Lider robot daha sonra Sakine teyzeyi misafir edip ataları ile bir süre konuşmaları ve onlara olan özlemlerini gidermeleri konusunda yardımcı olup olmayacaklarını sordu.
Avira Hanım,
“Bu konuda ben Sakine teyzeye herhangi bir ricada bulunamam, sizin bizzat kendinizin sorması ve onun size olur ya
da olmaz diye cevap vermesi gerekiyor, kusura bakmayın.” dedi
Robotlar ümitsizlik içerisinde bir üzüntü yaşamaya başlıyorlardı ki Sakine teyze devreye girerek,
“Üzülmeyin çocuklar ben sizlerin de Sakine teyzenizim ve uygun olduğum bir zaman beni davet ederseniz, elbette ki
sizin bu hoş isteğinizi yerine getirmek üzere sizin misafiriniz olurum.” diye cevap verdi.
Robotlar buna çok sevinmişlerdi ve teşekkürler ederek vedalaştılar ve federasyon kayıtlarını söz verdikleri şekilde derhal gerçekleştirdiler.
Zeynep Hanım canlı Cevahir tarafından elebaşı olarak isimlendirilen Orun Bey ve kendisine ekip olarak uygun görülen Sarp ve Hayrettin ile birlikte büyük bir mücadele içine girmişti.
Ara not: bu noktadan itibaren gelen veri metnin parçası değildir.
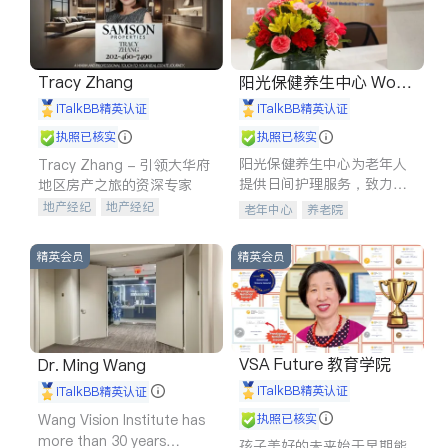
Tracy Zhang
阳光保健养生中心 World
shine
iTalkBB精英认证
iTalkBB精英认证
执照已核实
执照已核实
阳光保健养生中心为老年人
Tracy Zhang - 引领大华府
提供日间护理服务，致力于
地区房产之旅的资深专家
通过持续的护理创新来有效
地产经纪
地产经纪
老年中心
养老院
提升老年人的生活质量。
地产投资
商业地产
商铺租售
开发商建商
精英会员
精英会员
VSA Future 教育学院
Dr. Ming Wang
iTalkBB精英认证
iTalkBB精英认证
Wang Vision Institute has
执照已核实
more than 30 years
孩子美好的未来始于早期能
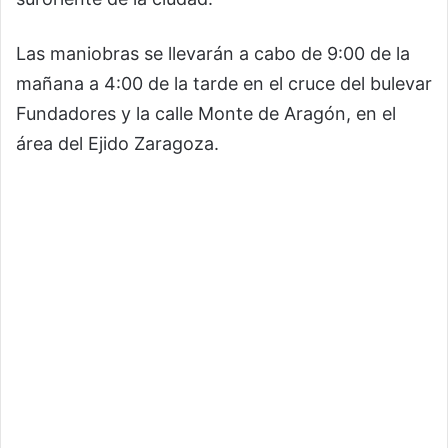
Las maniobras se llevarán a cabo de 9:00 de la
mañana a 4:00 de la tarde en el cruce del bulevar
Fundadores y la calle Monte de Aragón, en el
área del Ejido Zaragoza.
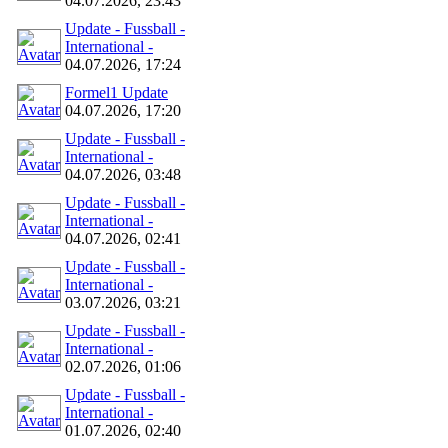
04.07.2026, 23:43
Update - Fussball -
International -
04.07.2026, 17:24
Formel1 Update
04.07.2026, 17:20
Update - Fussball -
International -
04.07.2026, 03:48
Update - Fussball -
International -
04.07.2026, 02:41
Update - Fussball -
International -
03.07.2026, 03:21
Update - Fussball -
International -
02.07.2026, 01:06
Update - Fussball -
International -
01.07.2026, 02:40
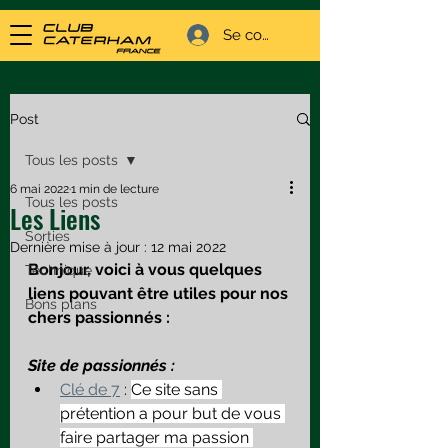
Se connecter
Post
Tous les posts
6 mai 2022
1 min de lecture
Tous les posts
Les Liens
Sorties
Dernière mise à jour :
12 mai 2022
Bonjour, voici à vous quelques 
Technique
liens pouvant être utiles pour nos 
Bons plans
chers passionnés :
Site de passionnés :
Clé de 7
 : 
Ce site sans 
prétention a pour but de vous 
faire partager ma passion 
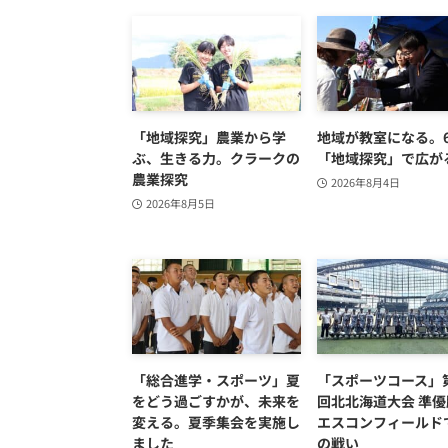
「地域探究」農業から学
地域が教室になる。
ぶ、生きる力。クラークの
「地域探究」で広が
農業探究
2026年8月4日
2026年8月5日
「総合進学・スポーツ」夏
「スポーツコース」第
をどう過ごすかが、未来を
回北北海道大会 準優
変える。夏季集会を実施し
エスコンフィールド
ました
の戦い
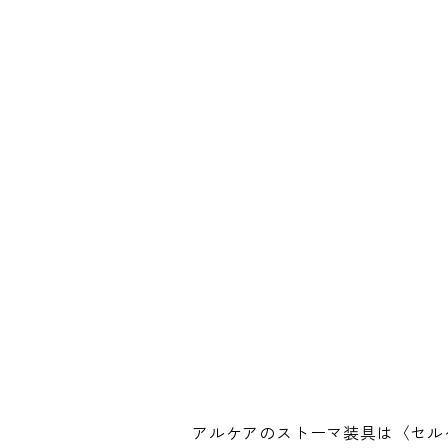
アルケアのストーマ装具は〈セル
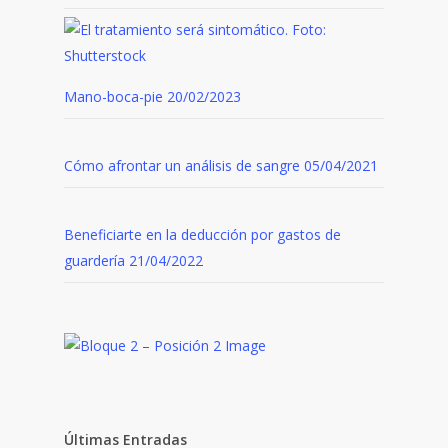
Mano-boca-pie
20/02/2023
Cómo afrontar un análisis de sangre
05/04/2021
Beneficiarte en la deducción por gastos de
guardería
21/04/2022
Últimas Entradas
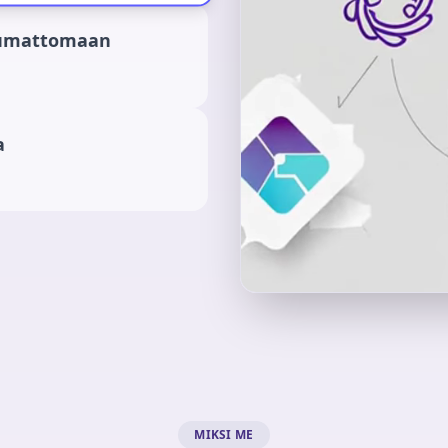
aumattomaan
a
MIKSI ME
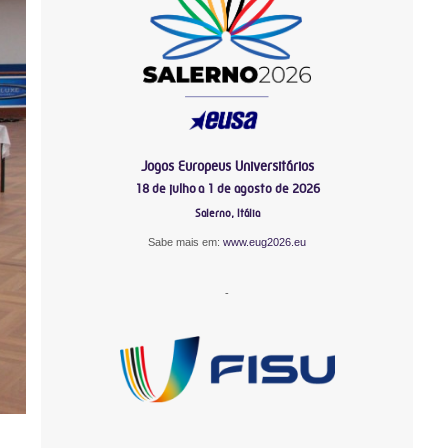
Jogos Europeus Universitários
18 de julho a 1 de agosto de 2026
Salerno, Itália
Sabe mais em:
www.eug2026.eu
-
-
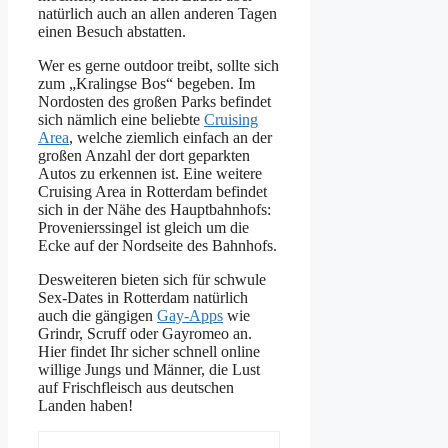
natürlich auch an allen anderen Tagen
einen Besuch abstatten.
Wer es gerne outdoor treibt, sollte sich
zum „Kralingse Bos“ begeben. Im
Nordosten des großen Parks befindet
sich nämlich eine beliebte
Cruising
Area
, welche ziemlich einfach an der
großen Anzahl der dort geparkten
Autos zu erkennen ist. Eine weitere
Cruising Area in Rotterdam befindet
sich in der Nähe des Hauptbahnhofs:
Provenierssingel ist gleich um die
Ecke auf der Nordseite des Bahnhofs.
Desweiteren bieten sich für schwule
Sex-Dates in Rotterdam natürlich
auch die gängigen
Gay-Apps
wie
Grindr, Scruff oder Gayromeo an.
Hier findet Ihr sicher schnell online
willige Jungs und Männer, die Lust
auf Frischfleisch aus deutschen
Landen haben!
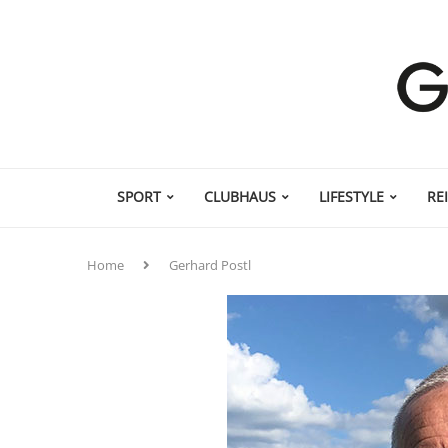
SPORT
CLUBHAUS
LIFESTYLE
RE
Home
Gerhard Postl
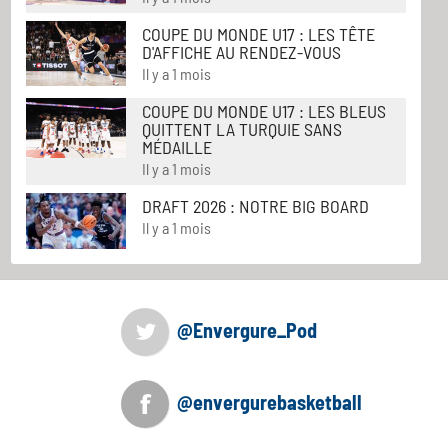
COUPE DU MONDE U17 : LES TÊTE
D'AFFICHE AU RENDEZ-VOUS
Il y a 1 mois
COUPE DU MONDE U17 : LES BLEUS
QUITTENT LA TURQUIE SANS
MÉDAILLE
Il y a 1 mois
DRAFT 2026 : NOTRE BIG BOARD
Il y a 1 mois
@Envergure_Pod
@envergurebasketball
Şimdi ortada bir fuhuş şebekesi vardı ve bunlar söylemesi ayıp seks köleleri oluşturarak bunları çalıştırıp gelir elde ediyorlardı.
Fakat bu fuhuş çetelerinin bu genç kızlar ve kadınlardan gelir elde etmelerinin ötesinde, bunları uyuşturucu ve silah satışı noktasında aracılara bütün Evren çapında peşkeş çekiyorlardı.
Bu peşkeş çekme olayı bu genç kızların bir süreliğine pazarlık edilen o silah alıcılarına ayıplı bir şekilde hizmet etmesinden ibaretti.
Orun Bey zaten,
“Beni bu işlere bulaştırmayın, ben zaten anlamam fakat size çok sağlam yardımcılar vereceğim.
Bunlar her nerede kime ulaşmak istiyorsanız onu size bulur, her nerede ne türlü bir operasyon yapacaksanız size
gereken desteği sağlar ve yine her nerede nasıl bir mücadele içerisine gireceksiniz size o konuda da yolları
açarlar” demişti.
Dolayısıyla Orun Bey kendisini usta bir manevra ile işin içinden sıyırmış ve kenara çekilmişti.
Zeynep Hanım Sarp peri ve Hayrettin ile uzun uzun nereden başlamaları gerektiğini konuştu.
Fakat konuşma çerçevesinde nereden başlanılırsa başlanılsın sonuca ulaşmaları mümkün görünmüyordu.
Çünkü bir cephede savaşırken diğer cephe patlak veriyordu.
Enine boyuna düşündükten sonra bütün cephelerde aynı anda savaşmaya başlanması gerektiğini altını çizerek bu yönde fikir Birliği oluşturdular.